Tuesday, November 23, 2004

A Lose-Lose Thanksgiving

Mood: disappointed

Not unlike last year, I am now confronted with the dilemma of choosing to have Thanksgiving dinner with my family or Bella. Once again, my idea of changing the time we eat dinner has been shot down. It wasn't worth arguing the point, though there can be no valid reason for not changing it to accommodate Bella. So here are my choices:

  1. eat dinner with my family and be miserable without Bella

  2. eat dinner with Bella and her family and possibly upset my family

  3. not eat with either family

I'm certainly not going to pass my problem and force her to choose; I would never do that and neither would she. She's basically said that it would be okay if I chose to eat with my family.

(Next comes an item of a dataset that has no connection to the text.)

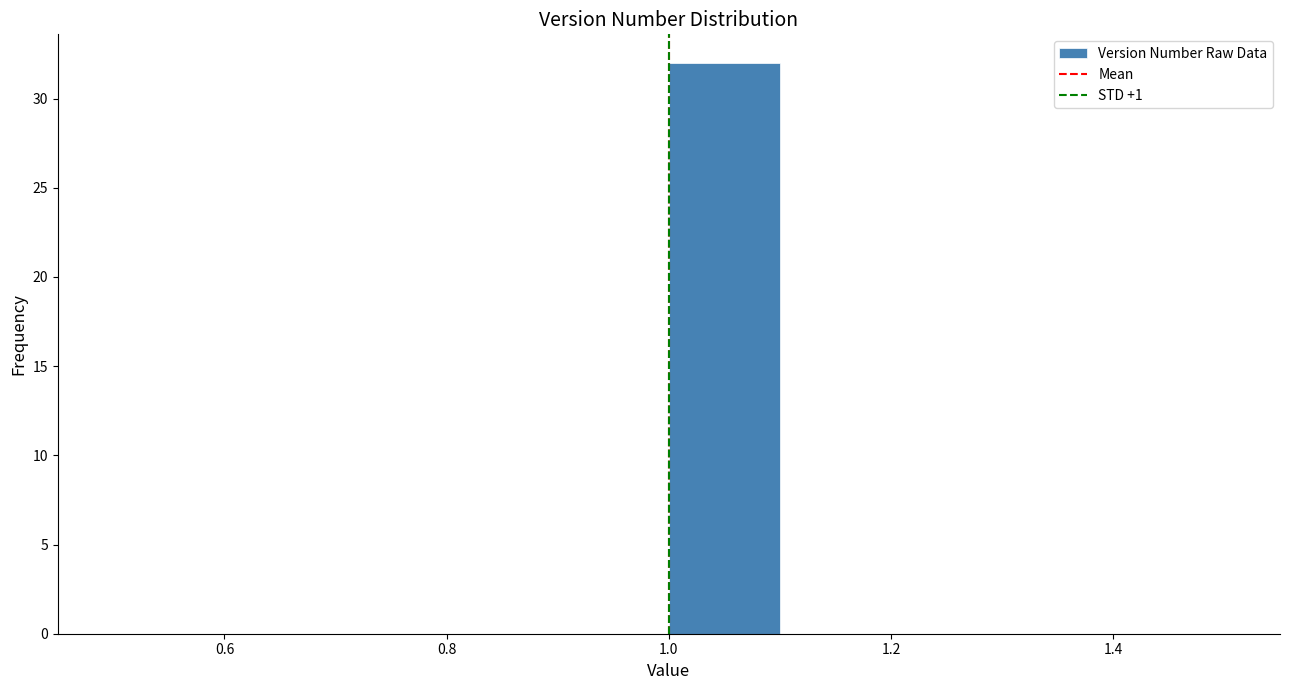

What is the height of the bar covering 1.0 to 1.1 on the x-axis? The values are not printed on the chart, so give them approximately, as read against the axis.

32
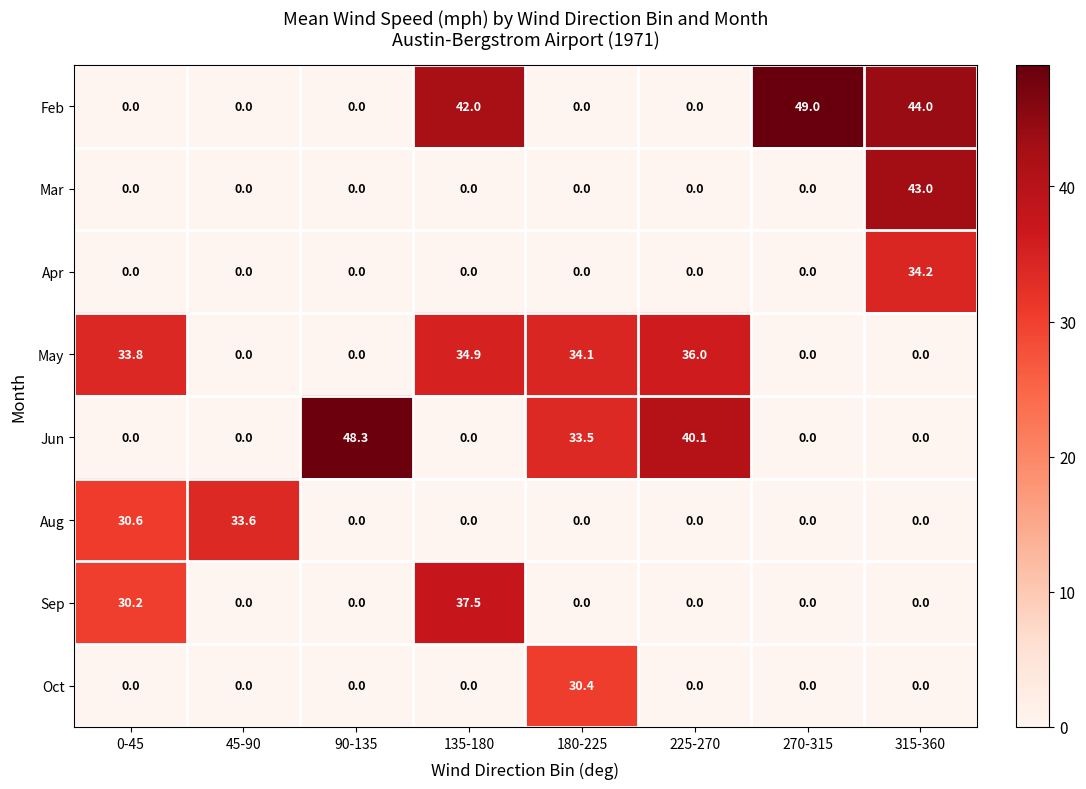

At how many categories does at least one series exceed 46?

2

I hate that I'm forced into choosing between my family and my Bella. After thinking about it long and hard, I've decided that what I am most thankful for is Bella. She has done so much for me this past year, we've been through so much.

Isn't Thanksgiving about giving thanks? How can I give thanks without Bella? I am so thankful for her.

Of course, I love my family, and I am thankful for them as well. That's why this is a dilemma. But in a lose-lose situation, I have to go with what will make me more happy. I never want to spend another Thanksgiving or Christmas dinner without her. I shouldn't have to.